All in all, the payback far outweighs the minimal learning curve of familiarising yourself with slightly different keyboard shortcuts.
2. Save time (and money) by streamlining the route from design to development
Prior to Sketch, my process from taking a design into development typically looked like this:
Create layouts in Illustrator.
Write up a detailed spec document for the developer, including aspects such as font weights and sizing, and hex code colours to name but a few.
Export a series of flat image or PDF from Illustrator for the dev and manually save any assets they might need, e.g. icons, images or logos.
Dev then goes away and uses the above to code and build by eye to match the design.
Expect a few feedback rounds on getting sizings, padding etc spot on.
Instead, my process is cut pretty much in half and now consists of just three steps:
Create layouts in Sketch.
Export layouts into Zeplin (third party plugin) project.
Invite developer to the Zeplin project (which literally just takes seconds).
Zeplin is my second most favoured tool when it comes to design. Its saved me hours by eliminating the need to do a write up a spec, manually export assets and cuts down the back and forth with developers by a mile. In fact, it almost deserves another post all to itself, but in the meantime, they’ve got the ground covered in a couple of quick overviews as to how Zeplin is good for designers and also developers.
If I still haven’t convinced you yet, just know that a lot of these new time-saving tools only support Sketch and not Illustrator 😉
3. Work with a tool that’s as agile and iterative as you
Sketch is an app that’s constantly improving and pushing out updates. There’s even a part of their site dedicated to showcasing the latest changes. From a user perspective, I love this – it shows that I’m getting a product that’s at the forefront of technologies. And of course, it’s not cumbersome to update, no machine restarts etc. The majority of them are done in the time it takes to go make a brew. Given that there’s not a single day in which the digital landscape isn’t changing, it’s great to know that the tool you’re working with is also changing and improving with it.
In fact, as much as it is about delivering the best user offering, it is a market as competitive as any other. As well as die-hard Illustrator and Photoshop fans to try and lure away, there are others trying to steal market share, for example, Adobe XD and soon-to-be InVision Studio.
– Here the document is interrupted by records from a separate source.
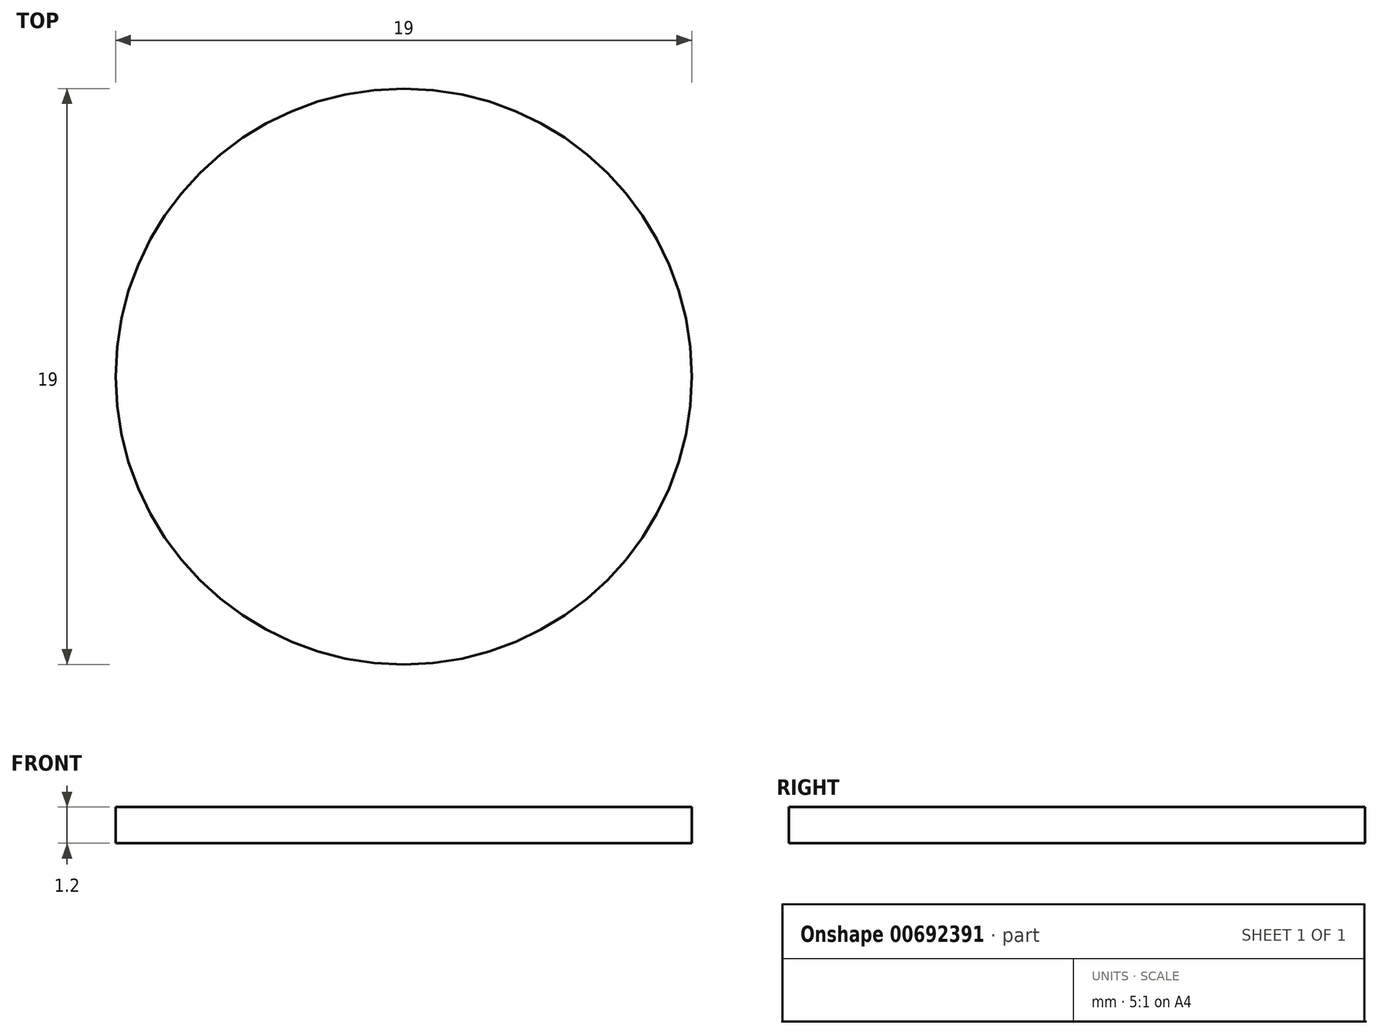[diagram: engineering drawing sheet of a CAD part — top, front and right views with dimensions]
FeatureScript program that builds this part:
annotation { "Feature Type Name" : "Feature", "Feature Type Description" : "" }
export const myFeature = defineFeature(function(context is Context, id is Id, definition is map)
    precondition{}
    {
        {
            var Q0;
            Q0=qCreatedBy(makeId("Top.planeOp"),FACE);
            var sketch = newSketch(context, id + "F0", { "sketchPlane" : qUnion([Q0])});
            skCircle(sketch, "E0", {"center": v(0, 0) * mm, "radius": 9.5 * mm});
            skSolve(sketch);
        }
        {
            var Q0;
            Q0=qSketchRegion(id+"F0",true);
            extrude(context, id + "F1", {"entities" : qUnion([Q0]), "depth" : 1.2 * mm, "offsetDistance" : 25 * mm});
        }
    });
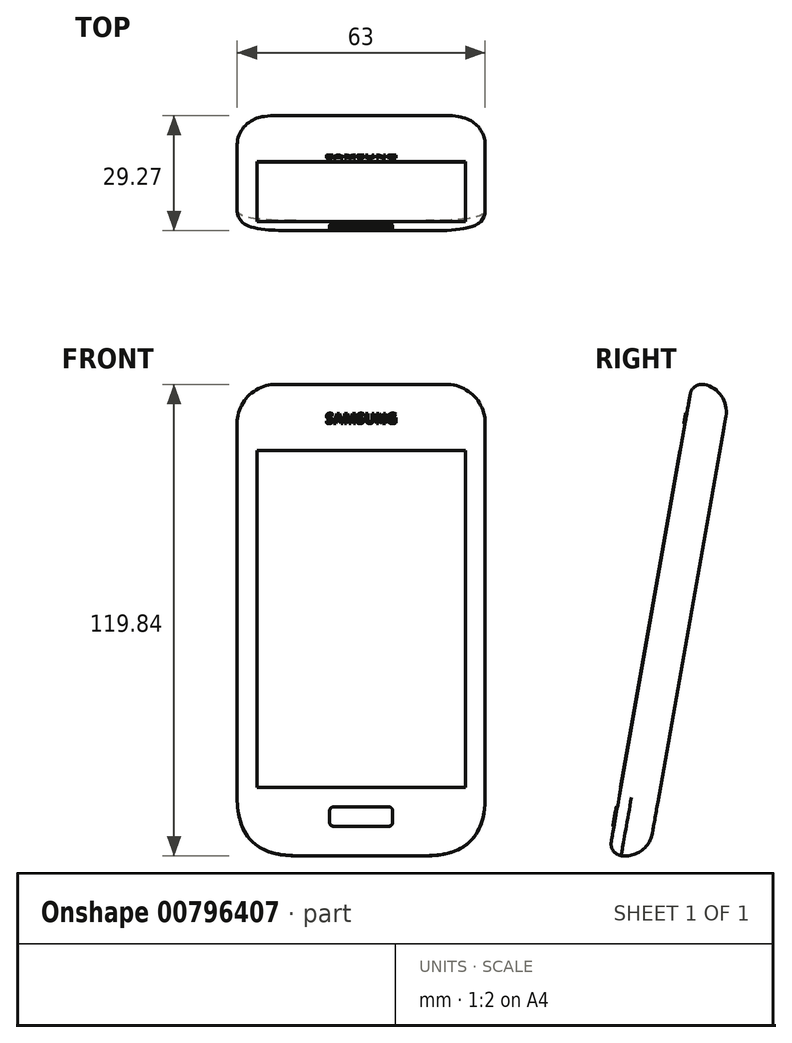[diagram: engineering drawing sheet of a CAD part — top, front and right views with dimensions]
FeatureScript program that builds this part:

The Sketch folk know they can’t rest on their laurels, and I’m looking forward to another year of great updates fuelled by a dose of healthy competition.
To summarise, Sketch has revolutionised the way I approach design, forcing me to think more about the power of automation and in turn benefiting from that with shortcuts that don’t compromise on quality. I urge anyone working with designers to get them to give it a go. And with a one-month free trial, there’s really no excuse.